Your task is to print all of the data word for word.

┄┄┄┄┄┄

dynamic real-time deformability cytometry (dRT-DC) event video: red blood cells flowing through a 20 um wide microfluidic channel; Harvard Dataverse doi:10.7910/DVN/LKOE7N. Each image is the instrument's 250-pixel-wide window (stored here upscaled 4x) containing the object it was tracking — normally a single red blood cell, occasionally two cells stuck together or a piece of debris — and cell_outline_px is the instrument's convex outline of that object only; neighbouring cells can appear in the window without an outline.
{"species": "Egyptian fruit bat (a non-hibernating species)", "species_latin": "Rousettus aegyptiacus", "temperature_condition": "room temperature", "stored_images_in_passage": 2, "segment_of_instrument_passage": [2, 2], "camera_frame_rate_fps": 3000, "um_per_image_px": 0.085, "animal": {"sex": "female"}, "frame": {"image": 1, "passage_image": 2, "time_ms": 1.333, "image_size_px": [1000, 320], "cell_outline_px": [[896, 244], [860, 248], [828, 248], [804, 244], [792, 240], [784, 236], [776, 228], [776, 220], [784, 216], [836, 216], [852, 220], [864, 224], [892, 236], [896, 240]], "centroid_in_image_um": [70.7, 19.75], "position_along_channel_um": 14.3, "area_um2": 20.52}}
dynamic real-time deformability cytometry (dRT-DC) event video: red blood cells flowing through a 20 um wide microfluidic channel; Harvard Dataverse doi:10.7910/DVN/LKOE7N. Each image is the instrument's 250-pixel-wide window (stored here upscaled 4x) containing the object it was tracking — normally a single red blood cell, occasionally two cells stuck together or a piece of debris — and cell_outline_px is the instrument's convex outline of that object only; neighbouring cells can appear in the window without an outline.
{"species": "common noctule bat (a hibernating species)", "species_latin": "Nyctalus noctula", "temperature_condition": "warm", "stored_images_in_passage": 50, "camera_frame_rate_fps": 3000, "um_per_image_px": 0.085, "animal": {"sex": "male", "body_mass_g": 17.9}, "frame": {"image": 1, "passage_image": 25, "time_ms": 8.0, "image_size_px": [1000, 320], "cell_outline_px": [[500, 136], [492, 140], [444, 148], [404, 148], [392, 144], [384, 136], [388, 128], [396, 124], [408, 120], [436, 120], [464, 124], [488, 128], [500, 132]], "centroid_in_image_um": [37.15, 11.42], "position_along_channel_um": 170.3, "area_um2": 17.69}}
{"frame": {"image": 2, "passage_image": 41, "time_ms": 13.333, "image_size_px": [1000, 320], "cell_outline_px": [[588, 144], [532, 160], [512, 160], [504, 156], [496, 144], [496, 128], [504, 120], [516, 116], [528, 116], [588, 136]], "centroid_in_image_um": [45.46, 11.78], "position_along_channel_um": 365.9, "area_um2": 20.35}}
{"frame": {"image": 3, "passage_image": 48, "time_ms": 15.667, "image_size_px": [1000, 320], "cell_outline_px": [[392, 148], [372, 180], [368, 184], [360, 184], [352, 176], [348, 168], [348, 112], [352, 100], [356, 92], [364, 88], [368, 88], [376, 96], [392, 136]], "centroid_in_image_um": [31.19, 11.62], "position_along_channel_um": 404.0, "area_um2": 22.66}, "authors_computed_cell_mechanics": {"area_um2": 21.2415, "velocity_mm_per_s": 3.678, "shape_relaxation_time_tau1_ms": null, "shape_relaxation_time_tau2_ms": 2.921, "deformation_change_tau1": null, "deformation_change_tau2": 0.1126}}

┄┄┄┄┄┄

## Result below
dynamic real-time deformability cytometry (dRT-DC) event video: red blood cells flowing through a 20 um wide microfluidic channel; Harvard Dataverse doi:10.7910/DVN/LKOE7N. Each image is the instrument's 250-pixel-wide window (stored here upscaled 4x) containing the object it was tracking — normally a single red blood cell, occasionally two cells stuck together or a piece of debris — and cell_outline_px is the instrument's convex outline of that object only; neighbouring cells can appear in the window without an outline.
{"species": "Egyptian fruit bat (a non-hibernating species)", "species_latin": "Rousettus aegyptiacus", "temperature_condition": "room temperature", "stored_images_in_passage": 2, "segment_of_instrument_passage": [2, 2], "camera_frame_rate_fps": 3000, "um_per_image_px": 0.085, "animal": {"sex": "female"}, "frame": {"image": 1, "passage_image": 2, "time_ms": 1.333, "image_size_px": [1000, 320], "cell_outline_px": [[896, 244], [860, 248], [828, 248], [804, 244], [792, 240], [784, 236], [776, 228], [776, 220], [784, 216], [836, 216], [852, 220], [864, 224], [892, 236], [896, 240]], "centroid_in_image_um": [70.7, 19.75], "position_along_channel_um": 14.3, "area_um2": 20.52}}
dynamic real-time deformability cytometry (dRT-DC) event video: red blood cells flowing through a 20 um wide microfluidic channel; Harvard Dataverse doi:10.7910/DVN/LKOE7N. Each image is the instrument's 250-pixel-wide window (stored here upscaled 4x) containing the object it was tracking — normally a single red blood cell, occasionally two cells stuck together or a piece of debris — and cell_outline_px is the instrument's convex outline of that object only; neighbouring cells can appear in the window without an outline.
{"species": "common noctule bat (a hibernating species)", "species_latin": "Nyctalus noctula", "temperature_condition": "warm", "stored_images_in_passage": 50, "camera_frame_rate_fps": 3000, "um_per_image_px": 0.085, "animal": {"sex": "male", "body_mass_g": 17.9}, "frame": {"image": 1, "passage_image": 25, "time_ms": 8.0, "image_size_px": [1000, 320], "cell_outline_px": [[500, 136], [492, 140], [444, 148], [404, 148], [392, 144], [384, 136], [388, 128], [396, 124], [408, 120], [436, 120], [464, 124], [488, 128], [500, 132]], "centroid_in_image_um": [37.15, 11.42], "position_along_channel_um": 170.3, "area_um2": 17.69}}
{"frame": {"image": 2, "passage_image": 41, "time_ms": 13.333, "image_size_px": [1000, 320], "cell_outline_px": [[588, 144], [532, 160], [512, 160], [504, 156], [496, 144], [496, 128], [504, 120], [516, 116], [528, 116], [588, 136]], "centroid_in_image_um": [45.46, 11.78], "position_along_channel_um": 365.9, "area_um2": 20.35}}
{"frame": {"image": 3, "passage_image": 48, "time_ms": 15.667, "image_size_px": [1000, 320], "cell_outline_px": [[392, 148], [372, 180], [368, 184], [360, 184], [352, 176], [348, 168], [348, 112], [352, 100], [356, 92], [364, 88], [368, 88], [376, 96], [392, 136]], "centroid_in_image_um": [31.19, 11.62], "position_along_channel_um": 404.0, "area_um2": 22.66}, "authors_computed_cell_mechanics": {"area_um2": 21.2415, "velocity_mm_per_s": 3.678, "shape_relaxation_time_tau1_ms": null, "shape_relaxation_time_tau2_ms": 2.921, "deformation_change_tau1": null, "deformation_change_tau2": 0.1126}}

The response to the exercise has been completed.